- Pitt River Expedition of 1859: Part of the American Indian Wars
| Date | 1859 |
| Location | California |
| Result | United States victory |

Belligerents
- California: Achomawi Atsugewi
- Commanders and leaders: William C. Kibbe William Byrnes
- Strength: Kibbe Rangers and local posses

Casualties and losses

= Pitt River Expedition =

The Pitt River Expedition is a series of expeditions in the U.S. state of California in the 1850s. The expeditions are named for the Pit River, one of many tributaries of the Sacramento River, and the Pitt River Indians (historical spellings differed). The expeditions were part of the larger American Indian Wars and took place during the California Gold Rush.

==US Military==
===First expedition ===
The most usually noted expedition is the Pitt River Expedition, in California, April 28 to September 13, 1850. The Indian Agent, Colonel E. A. Stevenson, led the expedition to the Achomawi (Pit River), Atsugewi (Hat Creek) and Modoc to establish relations with them.

===Second expedition ===
In 1857, George Crook, later US Civil War Officer and General led the second Pitt River Expedition as a first lieutenant. In one of the several engagements, he was severely wounded by an Indian arrow.

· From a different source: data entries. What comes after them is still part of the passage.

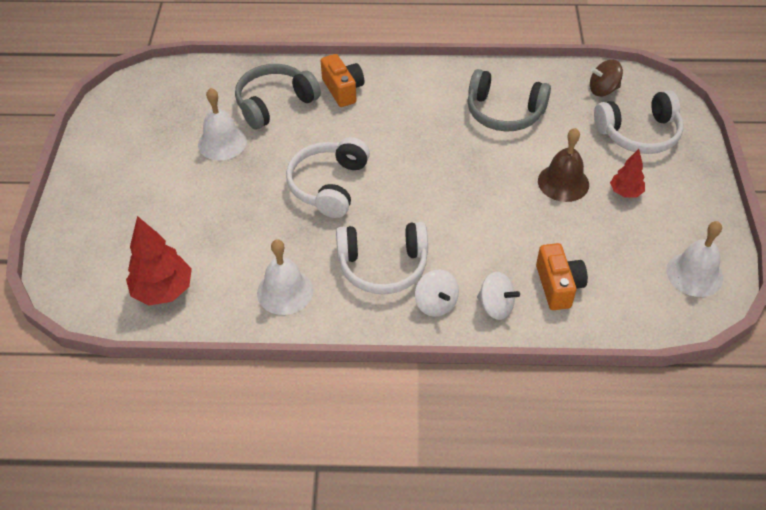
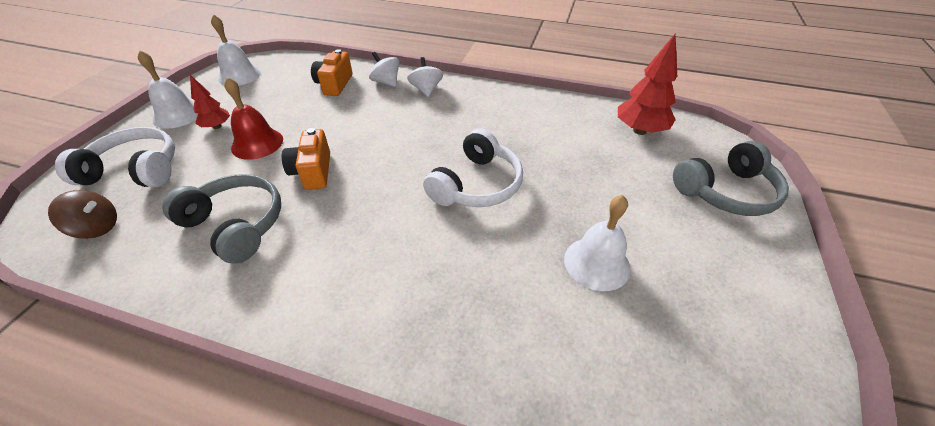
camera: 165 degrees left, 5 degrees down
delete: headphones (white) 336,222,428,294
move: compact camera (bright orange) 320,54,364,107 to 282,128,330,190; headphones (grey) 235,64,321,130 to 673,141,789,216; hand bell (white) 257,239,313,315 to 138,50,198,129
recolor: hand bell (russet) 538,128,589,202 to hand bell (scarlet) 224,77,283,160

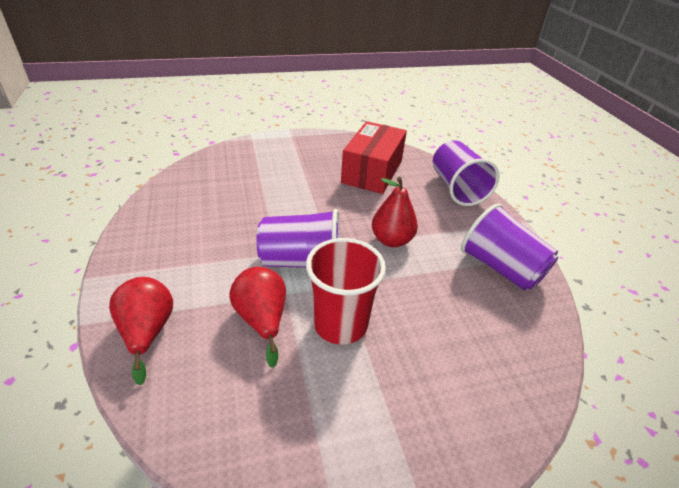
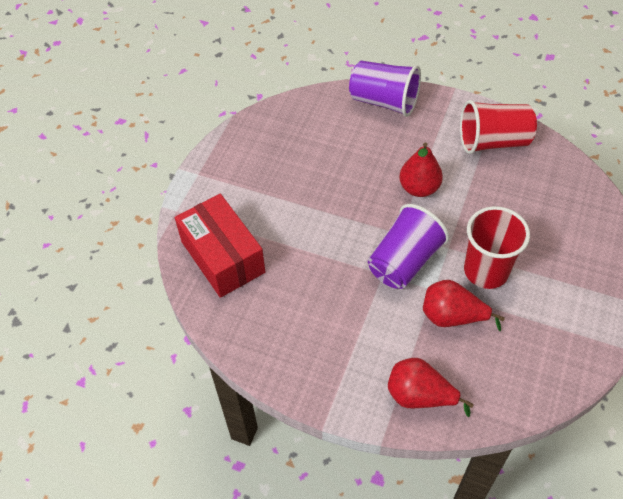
camera: 50 degrees left, 15 degrees up
move: package (scarlet) 341,121,407,194 to 175,194,265,298
recolor: beaker (violet) 461,203,558,290 to beaker (scarlet) 460,100,537,154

==State of California (1859) ==
The State of California notes expenditures for the California Militia and "Expeditions Against the Indians", 1850–1859; which makes note of a Pitt River Expedition in 1859 . Ongoing conflicts between settlers and the tribes in the northern counties of California provoked appeals by citizens for the removal of the tribes from the region. Federal authorities could not do so due to the shortage of Federal troops available; some were already involved in the early phases of the Bald Hills War. Citizens requested Governor John B. Weller to call out State troops from the northern counties to remove the Indians from the mountains and place them on a reservation.

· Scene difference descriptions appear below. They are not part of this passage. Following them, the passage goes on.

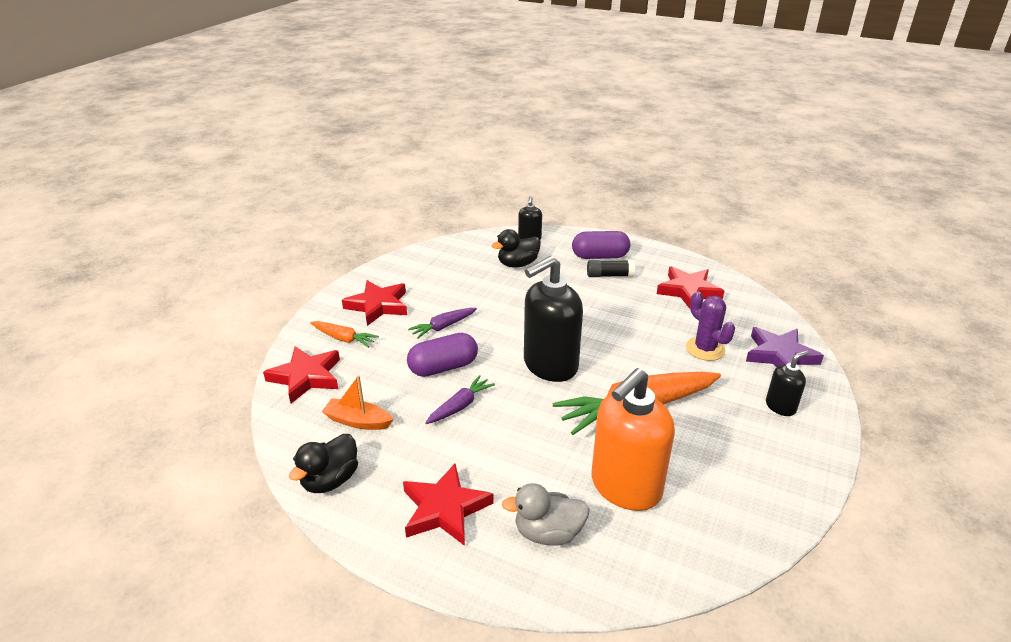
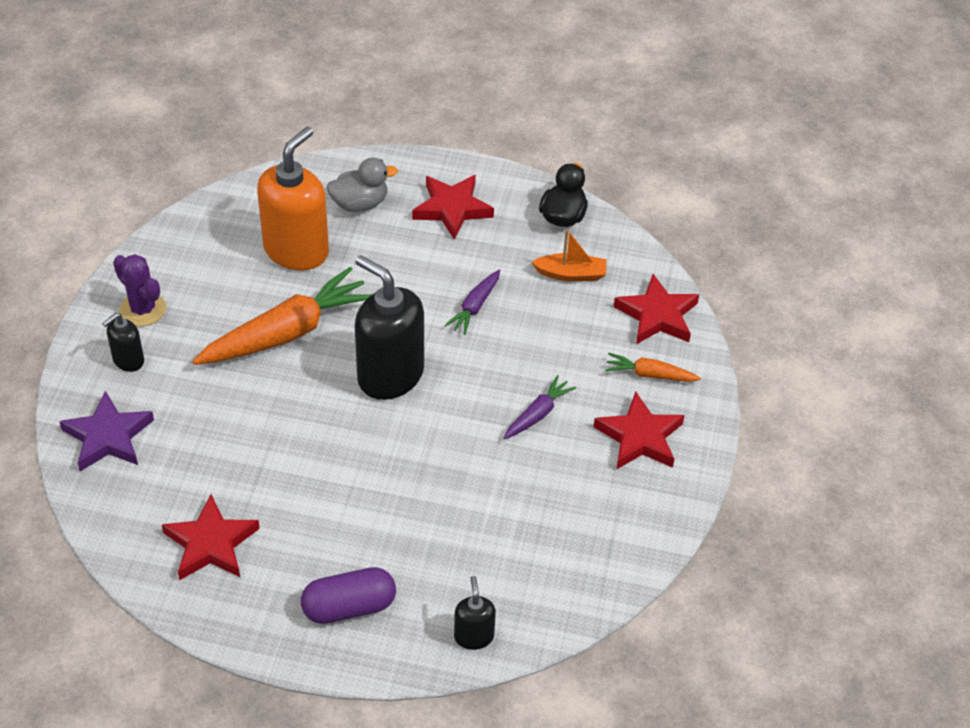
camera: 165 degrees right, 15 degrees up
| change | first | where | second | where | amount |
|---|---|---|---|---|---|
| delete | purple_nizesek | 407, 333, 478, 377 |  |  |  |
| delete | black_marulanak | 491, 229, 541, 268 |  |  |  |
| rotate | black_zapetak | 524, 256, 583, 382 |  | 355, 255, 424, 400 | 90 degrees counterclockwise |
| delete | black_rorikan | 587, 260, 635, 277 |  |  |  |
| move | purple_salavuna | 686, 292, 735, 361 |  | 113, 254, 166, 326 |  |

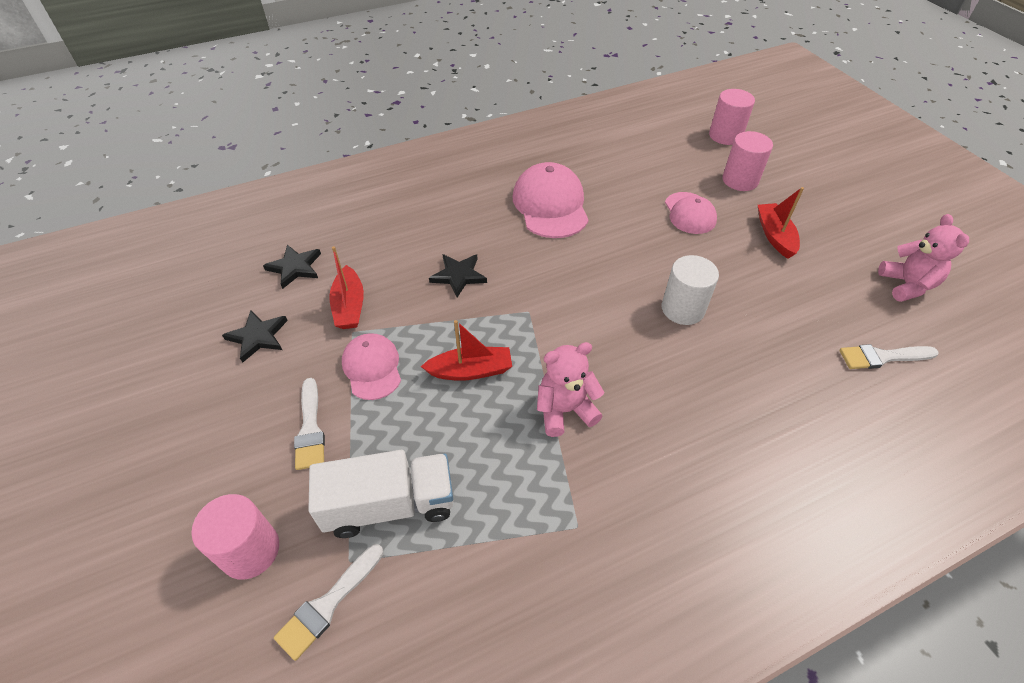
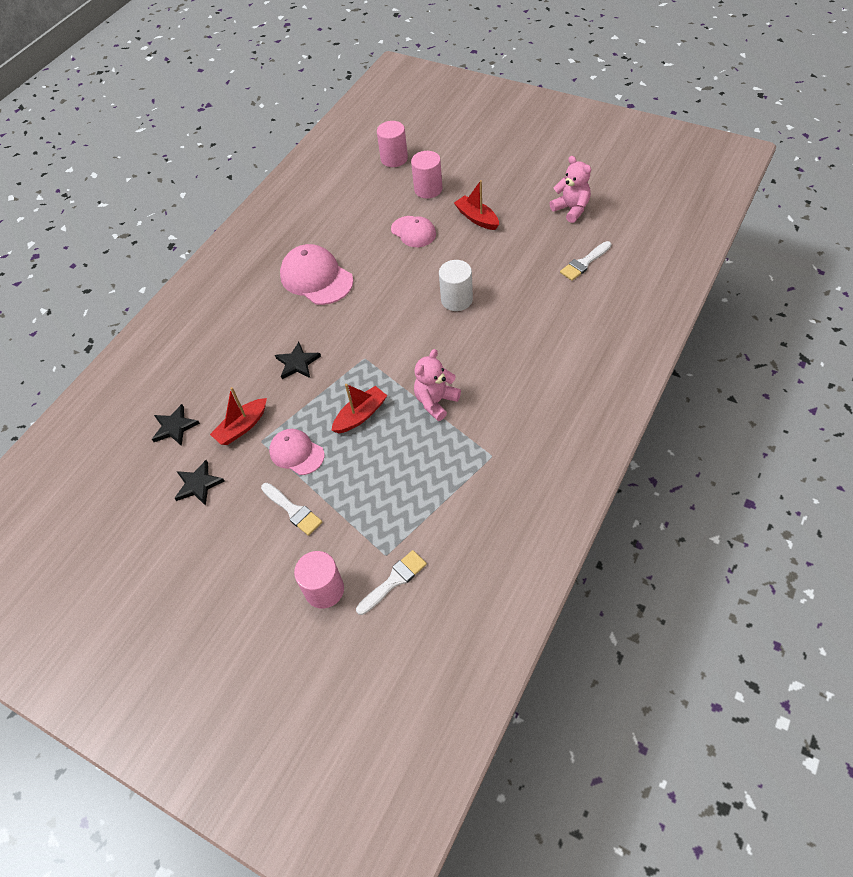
camera: 30 degrees left, 5 degrees up
| change | first | where | second | where | amount |
|---|---|---|---|---|---|
| rotate | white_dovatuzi | 274, 544, 383, 661 |  | 356, 550, 427, 615 | 135 degrees counterclockwise |
| delete | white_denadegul | 308, 450, 453, 538 |  |  |  |
| rotate | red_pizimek | 329, 246, 364, 329 |  | 210, 387, 267, 445 | 90 degrees clockwise |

The Governor sent Adjutant General of California, William C. Kibbe to the northern counties of California to organize volunteer military companies to stop Indian raids, collect them and remove them to the Mendocino Indian Reservation. At Red Bluff, General Kibbe raised a company of 93 California militia, the Kibbe Rangers, under Captain William Byrnes. General Kibbe directed Captain Byrnes to carry out an expedition against the Indians in Tehama, Shasta, Plumas, and Butte counties. In the following three months, Captain Byrnes' rangers had many minor clashes with bands of Indians and captured more than 500. Due to the snow blocking the route over the coastal ranges to the Mendocino Reservation, the captive Indians were taken by steamboat from Red Bluff to the Tejon Reservation.